- Supplied records:
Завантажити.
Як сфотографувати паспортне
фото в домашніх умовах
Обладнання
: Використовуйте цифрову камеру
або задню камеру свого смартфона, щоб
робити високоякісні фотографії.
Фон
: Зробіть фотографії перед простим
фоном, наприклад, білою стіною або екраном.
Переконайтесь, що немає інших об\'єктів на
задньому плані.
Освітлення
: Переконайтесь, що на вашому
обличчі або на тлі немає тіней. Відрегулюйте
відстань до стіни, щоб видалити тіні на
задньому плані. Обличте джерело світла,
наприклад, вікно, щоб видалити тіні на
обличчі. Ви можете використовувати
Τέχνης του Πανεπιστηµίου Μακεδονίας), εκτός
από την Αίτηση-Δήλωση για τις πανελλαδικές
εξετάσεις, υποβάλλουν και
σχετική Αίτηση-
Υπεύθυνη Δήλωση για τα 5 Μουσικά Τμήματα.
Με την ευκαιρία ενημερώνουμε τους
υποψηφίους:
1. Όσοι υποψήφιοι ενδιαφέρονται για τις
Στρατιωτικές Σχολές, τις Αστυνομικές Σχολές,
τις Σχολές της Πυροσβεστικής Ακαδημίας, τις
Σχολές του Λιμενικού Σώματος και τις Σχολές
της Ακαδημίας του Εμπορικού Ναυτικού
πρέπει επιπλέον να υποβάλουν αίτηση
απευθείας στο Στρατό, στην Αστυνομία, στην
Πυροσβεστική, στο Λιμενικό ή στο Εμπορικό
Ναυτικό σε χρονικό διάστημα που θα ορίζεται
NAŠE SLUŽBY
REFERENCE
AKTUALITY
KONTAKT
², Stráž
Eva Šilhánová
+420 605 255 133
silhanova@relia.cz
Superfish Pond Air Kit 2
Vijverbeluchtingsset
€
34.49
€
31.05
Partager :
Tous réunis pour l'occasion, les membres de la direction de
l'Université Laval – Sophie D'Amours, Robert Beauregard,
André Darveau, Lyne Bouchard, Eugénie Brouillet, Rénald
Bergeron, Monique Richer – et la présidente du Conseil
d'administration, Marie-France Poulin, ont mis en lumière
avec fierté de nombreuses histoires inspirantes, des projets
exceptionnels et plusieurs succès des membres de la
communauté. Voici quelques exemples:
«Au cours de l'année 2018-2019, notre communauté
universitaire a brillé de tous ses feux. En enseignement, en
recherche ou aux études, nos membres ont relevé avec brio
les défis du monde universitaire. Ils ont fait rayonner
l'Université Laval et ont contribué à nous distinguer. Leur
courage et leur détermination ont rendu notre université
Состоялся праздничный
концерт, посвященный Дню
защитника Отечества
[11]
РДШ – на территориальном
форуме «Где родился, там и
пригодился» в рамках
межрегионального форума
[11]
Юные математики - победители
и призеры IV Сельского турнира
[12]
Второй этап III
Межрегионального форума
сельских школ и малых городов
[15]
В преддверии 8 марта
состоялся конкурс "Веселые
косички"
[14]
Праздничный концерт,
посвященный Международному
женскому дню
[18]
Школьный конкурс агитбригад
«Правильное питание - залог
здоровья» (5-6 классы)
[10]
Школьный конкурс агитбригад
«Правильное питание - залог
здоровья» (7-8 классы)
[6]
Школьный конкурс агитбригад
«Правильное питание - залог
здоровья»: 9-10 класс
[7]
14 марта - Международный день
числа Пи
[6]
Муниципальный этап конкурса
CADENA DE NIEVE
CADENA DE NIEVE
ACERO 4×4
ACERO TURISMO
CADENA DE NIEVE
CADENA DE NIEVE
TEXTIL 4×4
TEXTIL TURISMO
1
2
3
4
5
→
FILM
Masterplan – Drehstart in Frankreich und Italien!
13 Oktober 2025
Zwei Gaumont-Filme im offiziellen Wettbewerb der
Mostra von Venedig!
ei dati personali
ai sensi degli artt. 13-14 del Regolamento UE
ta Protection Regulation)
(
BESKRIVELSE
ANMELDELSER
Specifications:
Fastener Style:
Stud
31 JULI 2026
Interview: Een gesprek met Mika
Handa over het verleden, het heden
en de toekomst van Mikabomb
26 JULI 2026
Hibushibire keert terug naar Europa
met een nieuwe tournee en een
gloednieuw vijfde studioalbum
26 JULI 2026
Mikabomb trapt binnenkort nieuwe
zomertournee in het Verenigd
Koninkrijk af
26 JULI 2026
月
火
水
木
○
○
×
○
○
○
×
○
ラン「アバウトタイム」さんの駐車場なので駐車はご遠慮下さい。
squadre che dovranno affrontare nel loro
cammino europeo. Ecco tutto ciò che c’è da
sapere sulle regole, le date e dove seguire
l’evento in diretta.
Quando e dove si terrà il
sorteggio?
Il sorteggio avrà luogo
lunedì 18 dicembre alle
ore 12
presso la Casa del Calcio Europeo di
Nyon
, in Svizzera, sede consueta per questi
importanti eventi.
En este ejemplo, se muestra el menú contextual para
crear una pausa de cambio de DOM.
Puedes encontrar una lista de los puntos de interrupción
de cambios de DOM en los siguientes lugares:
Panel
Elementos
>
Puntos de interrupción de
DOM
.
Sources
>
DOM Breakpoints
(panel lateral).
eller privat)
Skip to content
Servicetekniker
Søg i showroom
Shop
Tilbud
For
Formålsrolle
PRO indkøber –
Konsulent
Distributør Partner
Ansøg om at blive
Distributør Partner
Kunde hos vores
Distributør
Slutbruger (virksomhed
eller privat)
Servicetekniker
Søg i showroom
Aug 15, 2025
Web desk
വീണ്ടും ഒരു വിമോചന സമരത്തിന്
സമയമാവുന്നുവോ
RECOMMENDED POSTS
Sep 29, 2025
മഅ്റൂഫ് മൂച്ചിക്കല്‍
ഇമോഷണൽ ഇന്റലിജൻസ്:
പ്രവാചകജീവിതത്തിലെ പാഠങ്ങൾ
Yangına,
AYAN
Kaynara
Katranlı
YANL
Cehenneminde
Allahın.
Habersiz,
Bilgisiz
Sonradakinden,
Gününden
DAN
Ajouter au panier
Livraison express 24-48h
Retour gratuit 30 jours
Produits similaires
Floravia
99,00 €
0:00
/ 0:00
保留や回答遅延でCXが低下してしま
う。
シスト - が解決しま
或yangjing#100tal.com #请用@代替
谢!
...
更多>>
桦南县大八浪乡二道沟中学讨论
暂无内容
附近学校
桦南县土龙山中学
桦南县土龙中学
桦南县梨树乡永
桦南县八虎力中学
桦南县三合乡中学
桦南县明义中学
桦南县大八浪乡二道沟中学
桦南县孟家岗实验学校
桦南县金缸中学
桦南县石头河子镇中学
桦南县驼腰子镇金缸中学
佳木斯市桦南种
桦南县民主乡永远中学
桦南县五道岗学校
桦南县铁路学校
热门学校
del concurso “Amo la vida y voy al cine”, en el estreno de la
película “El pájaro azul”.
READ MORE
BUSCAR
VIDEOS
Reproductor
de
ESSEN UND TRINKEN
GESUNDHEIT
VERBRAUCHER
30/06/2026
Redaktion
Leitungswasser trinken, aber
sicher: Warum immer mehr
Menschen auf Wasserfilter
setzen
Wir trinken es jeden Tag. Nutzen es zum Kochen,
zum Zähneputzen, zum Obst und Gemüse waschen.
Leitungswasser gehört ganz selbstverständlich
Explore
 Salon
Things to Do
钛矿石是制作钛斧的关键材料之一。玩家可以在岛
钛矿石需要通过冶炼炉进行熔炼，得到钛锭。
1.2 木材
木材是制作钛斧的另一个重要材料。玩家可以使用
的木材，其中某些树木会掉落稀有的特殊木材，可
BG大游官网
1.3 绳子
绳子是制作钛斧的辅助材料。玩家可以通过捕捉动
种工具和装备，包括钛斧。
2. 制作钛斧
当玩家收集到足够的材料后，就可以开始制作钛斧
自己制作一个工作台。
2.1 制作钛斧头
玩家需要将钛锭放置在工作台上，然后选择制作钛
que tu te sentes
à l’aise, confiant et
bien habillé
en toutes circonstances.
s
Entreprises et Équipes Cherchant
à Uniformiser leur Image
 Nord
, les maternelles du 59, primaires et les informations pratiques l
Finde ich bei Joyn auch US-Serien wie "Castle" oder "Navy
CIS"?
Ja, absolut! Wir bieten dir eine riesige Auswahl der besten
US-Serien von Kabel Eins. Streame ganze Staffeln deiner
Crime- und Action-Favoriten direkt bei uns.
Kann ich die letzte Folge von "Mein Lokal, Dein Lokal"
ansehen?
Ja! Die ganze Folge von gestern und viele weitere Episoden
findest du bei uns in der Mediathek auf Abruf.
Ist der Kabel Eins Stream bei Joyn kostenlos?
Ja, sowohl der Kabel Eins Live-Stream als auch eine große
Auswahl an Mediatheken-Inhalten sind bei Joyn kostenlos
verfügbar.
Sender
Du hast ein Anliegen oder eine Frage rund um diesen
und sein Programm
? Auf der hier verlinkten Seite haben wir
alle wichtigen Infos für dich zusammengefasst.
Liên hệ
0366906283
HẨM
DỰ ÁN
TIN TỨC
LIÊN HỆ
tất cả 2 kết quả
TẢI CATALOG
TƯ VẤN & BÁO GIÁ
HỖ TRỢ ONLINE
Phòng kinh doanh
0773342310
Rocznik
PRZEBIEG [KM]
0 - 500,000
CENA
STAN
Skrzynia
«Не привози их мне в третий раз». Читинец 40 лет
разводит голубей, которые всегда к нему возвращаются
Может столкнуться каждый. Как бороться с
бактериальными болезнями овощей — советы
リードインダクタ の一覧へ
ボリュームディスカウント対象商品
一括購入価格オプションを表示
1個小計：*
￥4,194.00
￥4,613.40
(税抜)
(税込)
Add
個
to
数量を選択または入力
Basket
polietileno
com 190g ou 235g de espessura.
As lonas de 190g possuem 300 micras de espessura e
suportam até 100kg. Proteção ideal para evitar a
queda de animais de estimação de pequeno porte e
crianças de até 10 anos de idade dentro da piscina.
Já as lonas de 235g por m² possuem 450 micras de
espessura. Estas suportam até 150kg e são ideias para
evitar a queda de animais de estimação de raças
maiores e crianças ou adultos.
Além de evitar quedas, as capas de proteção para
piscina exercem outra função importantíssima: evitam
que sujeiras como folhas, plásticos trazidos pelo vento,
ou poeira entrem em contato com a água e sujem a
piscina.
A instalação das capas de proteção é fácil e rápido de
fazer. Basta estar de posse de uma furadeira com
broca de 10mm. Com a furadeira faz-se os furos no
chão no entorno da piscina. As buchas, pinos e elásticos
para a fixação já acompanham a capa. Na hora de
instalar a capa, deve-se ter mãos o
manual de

- Work item:
Look through the records and copy every line that has the word "задньому".

- Exercise output:
задньому плані.
задньому плані. Обличте джерело світла,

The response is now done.